Every line below from the one with "Reserve Bank of India Services Board, Mumbai" through the one with "(iii) procuring impersonation" is to be repeated exactly, with no picture among them.

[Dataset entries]
|---|

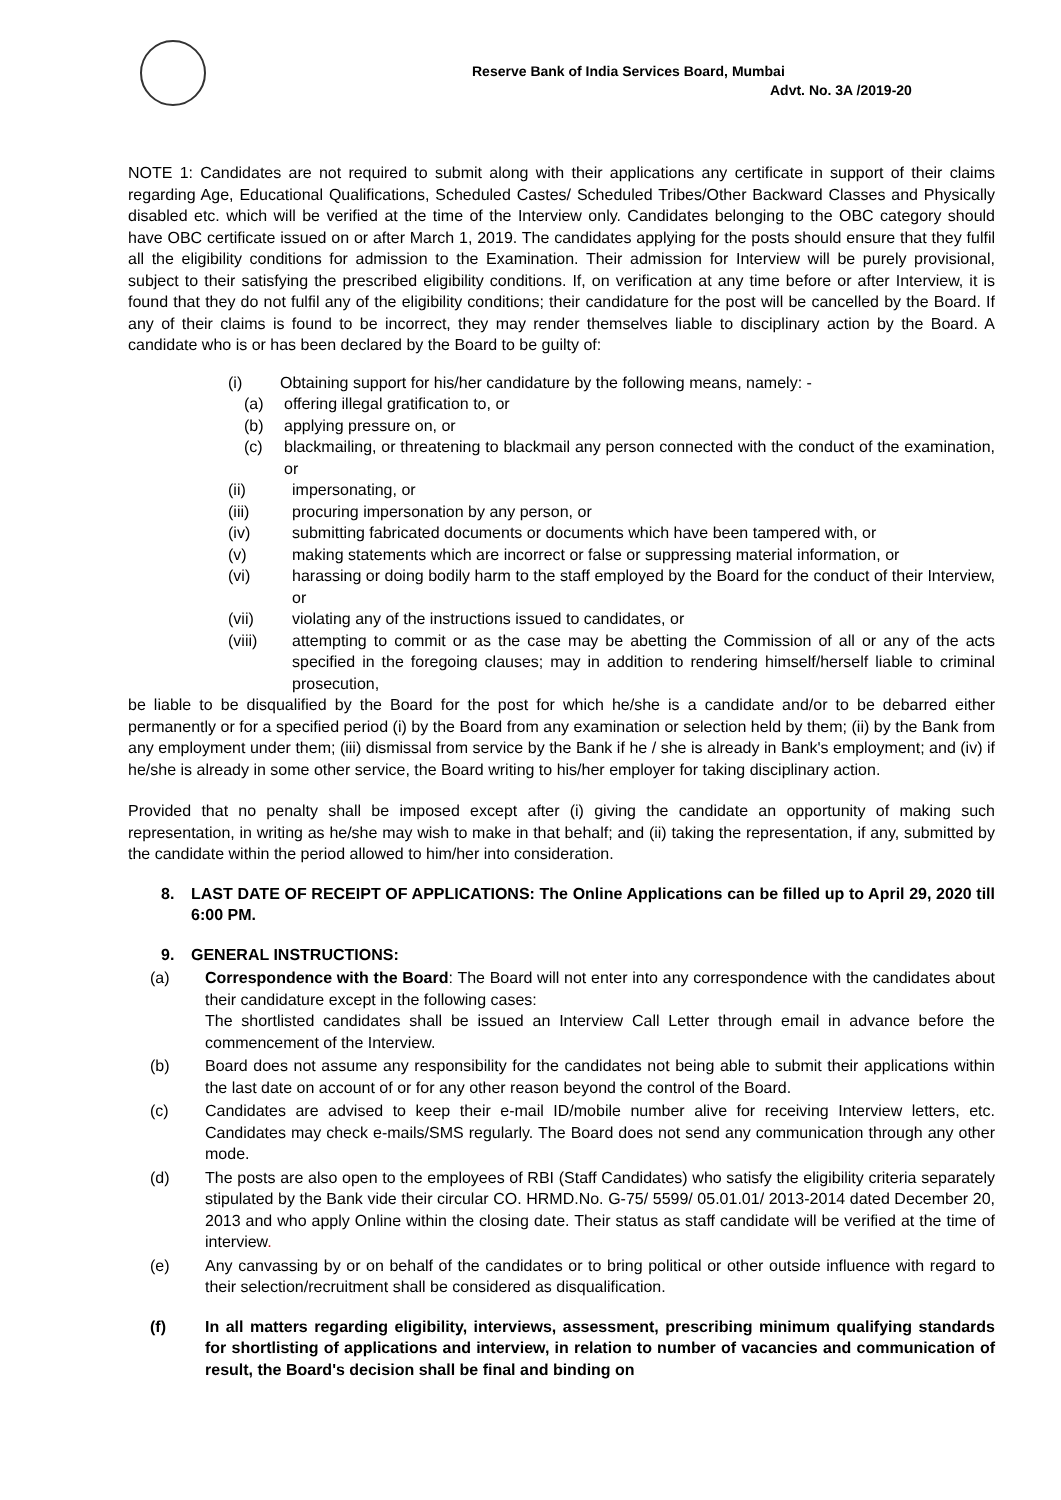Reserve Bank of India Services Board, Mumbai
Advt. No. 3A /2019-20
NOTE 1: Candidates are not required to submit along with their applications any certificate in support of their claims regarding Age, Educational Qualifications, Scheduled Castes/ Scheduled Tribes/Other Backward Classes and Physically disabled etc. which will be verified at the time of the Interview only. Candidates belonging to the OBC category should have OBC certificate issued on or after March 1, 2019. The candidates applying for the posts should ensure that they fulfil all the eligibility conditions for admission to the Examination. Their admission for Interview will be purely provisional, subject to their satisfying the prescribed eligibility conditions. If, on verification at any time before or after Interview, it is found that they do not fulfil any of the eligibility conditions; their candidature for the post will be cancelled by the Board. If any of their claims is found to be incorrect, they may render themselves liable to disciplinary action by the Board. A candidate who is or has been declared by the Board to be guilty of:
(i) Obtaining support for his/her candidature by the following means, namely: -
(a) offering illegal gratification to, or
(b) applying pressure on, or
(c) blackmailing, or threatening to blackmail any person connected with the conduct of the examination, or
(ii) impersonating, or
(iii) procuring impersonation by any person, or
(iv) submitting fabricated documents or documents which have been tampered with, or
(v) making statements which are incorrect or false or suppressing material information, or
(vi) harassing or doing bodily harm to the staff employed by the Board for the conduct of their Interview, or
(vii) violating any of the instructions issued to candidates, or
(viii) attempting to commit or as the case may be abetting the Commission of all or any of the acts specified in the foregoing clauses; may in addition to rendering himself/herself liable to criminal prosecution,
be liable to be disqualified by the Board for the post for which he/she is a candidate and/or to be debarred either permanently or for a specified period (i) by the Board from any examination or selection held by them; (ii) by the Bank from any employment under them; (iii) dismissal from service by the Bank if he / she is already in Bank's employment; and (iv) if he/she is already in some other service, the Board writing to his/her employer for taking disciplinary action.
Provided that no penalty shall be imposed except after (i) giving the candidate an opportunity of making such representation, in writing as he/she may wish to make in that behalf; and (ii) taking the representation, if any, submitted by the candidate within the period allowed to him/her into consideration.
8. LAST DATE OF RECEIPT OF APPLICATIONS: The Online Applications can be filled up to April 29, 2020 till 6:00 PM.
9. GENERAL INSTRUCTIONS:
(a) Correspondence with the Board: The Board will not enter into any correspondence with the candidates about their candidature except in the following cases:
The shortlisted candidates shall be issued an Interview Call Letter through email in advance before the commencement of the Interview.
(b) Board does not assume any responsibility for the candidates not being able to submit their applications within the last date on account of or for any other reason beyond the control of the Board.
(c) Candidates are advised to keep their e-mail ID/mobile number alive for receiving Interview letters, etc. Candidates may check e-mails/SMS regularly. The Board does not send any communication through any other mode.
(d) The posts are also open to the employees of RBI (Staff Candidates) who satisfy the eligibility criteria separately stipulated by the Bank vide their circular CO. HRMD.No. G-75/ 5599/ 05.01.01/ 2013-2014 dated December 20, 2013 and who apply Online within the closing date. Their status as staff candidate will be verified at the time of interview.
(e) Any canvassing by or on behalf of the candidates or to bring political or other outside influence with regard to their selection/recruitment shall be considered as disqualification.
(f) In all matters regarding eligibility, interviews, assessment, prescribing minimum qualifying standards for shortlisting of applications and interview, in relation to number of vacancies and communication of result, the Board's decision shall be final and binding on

|---|

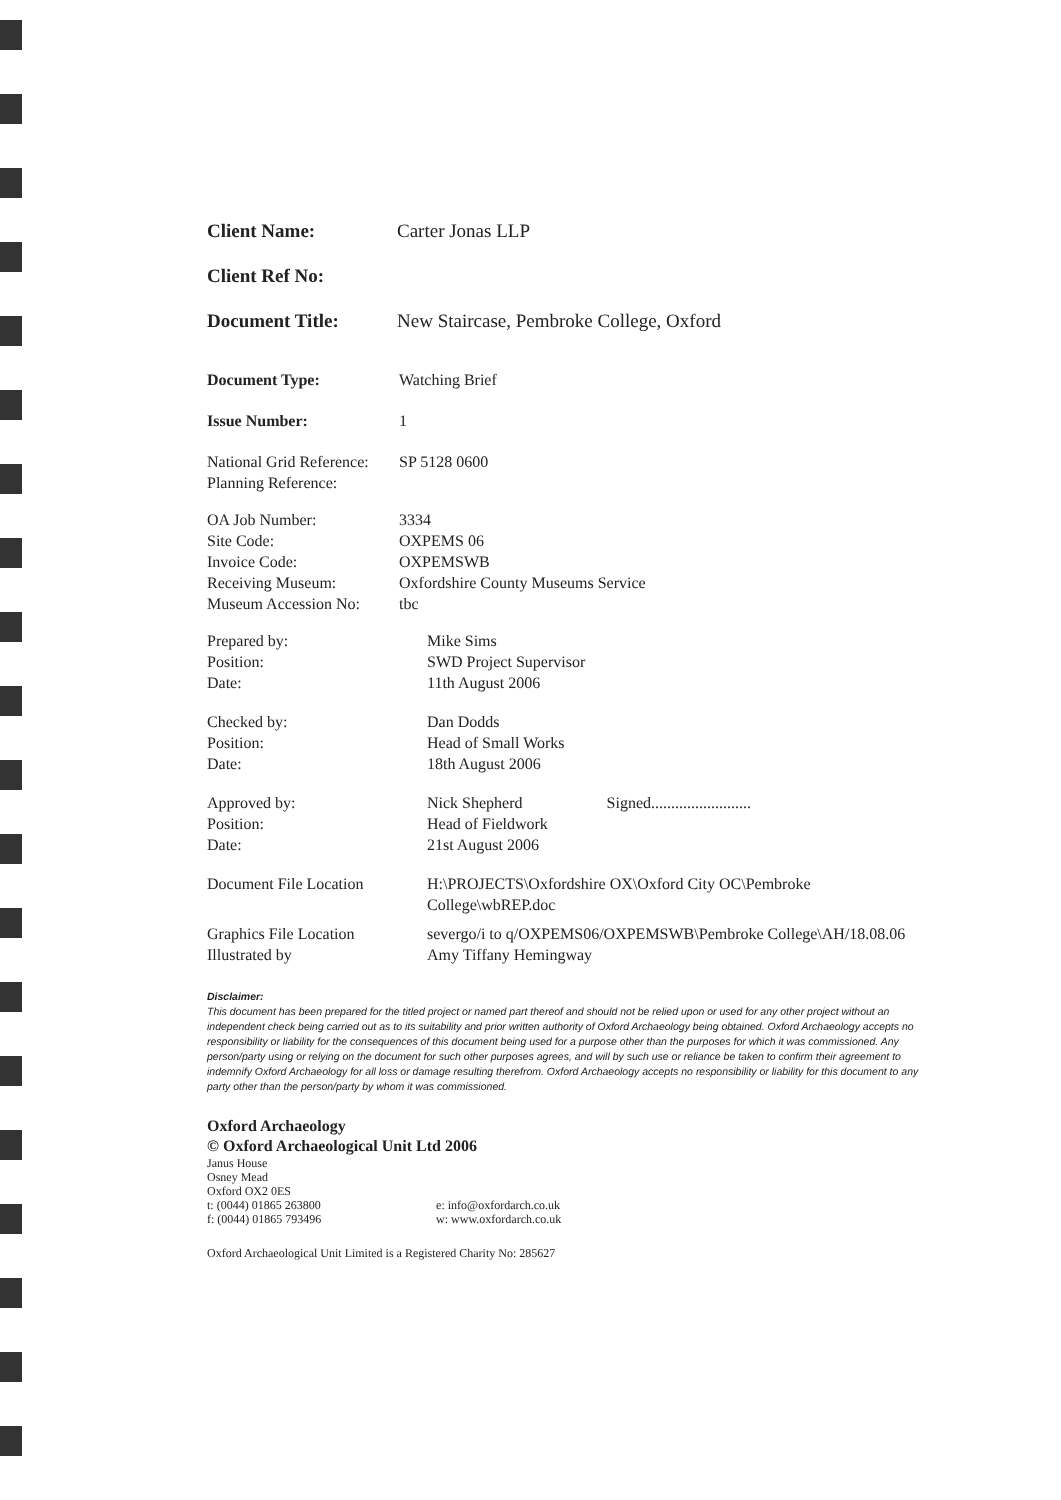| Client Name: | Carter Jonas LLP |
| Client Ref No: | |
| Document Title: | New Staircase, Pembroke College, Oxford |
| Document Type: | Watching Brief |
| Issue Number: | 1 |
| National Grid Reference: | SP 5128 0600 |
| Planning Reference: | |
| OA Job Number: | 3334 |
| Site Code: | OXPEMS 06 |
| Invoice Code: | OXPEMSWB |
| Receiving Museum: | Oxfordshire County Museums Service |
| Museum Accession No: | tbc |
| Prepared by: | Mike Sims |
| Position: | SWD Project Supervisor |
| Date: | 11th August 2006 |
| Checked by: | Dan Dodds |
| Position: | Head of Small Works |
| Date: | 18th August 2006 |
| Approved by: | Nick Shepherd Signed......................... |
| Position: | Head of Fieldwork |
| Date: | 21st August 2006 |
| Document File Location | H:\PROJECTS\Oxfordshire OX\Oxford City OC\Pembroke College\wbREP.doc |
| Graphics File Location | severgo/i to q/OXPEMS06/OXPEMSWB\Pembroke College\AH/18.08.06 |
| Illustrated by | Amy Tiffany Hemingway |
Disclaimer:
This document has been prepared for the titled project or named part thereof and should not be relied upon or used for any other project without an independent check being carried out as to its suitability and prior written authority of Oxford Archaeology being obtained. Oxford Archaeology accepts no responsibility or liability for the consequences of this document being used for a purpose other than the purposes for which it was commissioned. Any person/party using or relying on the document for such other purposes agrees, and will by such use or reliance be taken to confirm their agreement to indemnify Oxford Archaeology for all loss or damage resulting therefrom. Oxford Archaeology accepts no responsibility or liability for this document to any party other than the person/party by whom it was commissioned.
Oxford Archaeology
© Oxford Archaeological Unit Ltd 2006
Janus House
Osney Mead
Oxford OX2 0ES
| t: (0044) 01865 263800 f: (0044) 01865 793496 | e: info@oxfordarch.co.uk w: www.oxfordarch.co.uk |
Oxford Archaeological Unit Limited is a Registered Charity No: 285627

|---|

§ **Exercise answer**
Reserve Bank of India Services Board, Mumbai
Advt. No. 3A /2019-20
NOTE 1: Candidates are not required to submit along with their applications any certificate in support of their claims regarding Age, Educational Qualifications, Scheduled Castes/ Scheduled Tribes/Other Backward Classes and Physically disabled etc. which will be verified at the time of the Interview only. Candidates belonging to the OBC category should have OBC certificate issued on or after March 1, 2019. The candidates applying for the posts should ensure that they fulfil all the eligibility conditions for admission to the Examination. Their admission for Interview will be purely provisional, subject to their satisfying the prescribed eligibility conditions. If, on verification at any time before or after Interview, it is found that they do not fulfil any of the eligibility conditions; their candidature for the post will be cancelled by the Board. If any of their claims is found to be incorrect, they may render themselves liable to disciplinary action by the Board. A candidate who is or has been declared by the Board to be guilty of:
(i) Obtaining support for his/her candidature by the following means, namely: -
(a) offering illegal gratification to, or
(b) applying pressure on, or
(c) blackmailing, or threatening to blackmail any person connected with the conduct of the examination, or
(ii) impersonating, or
(iii) procuring impersonation by any person, or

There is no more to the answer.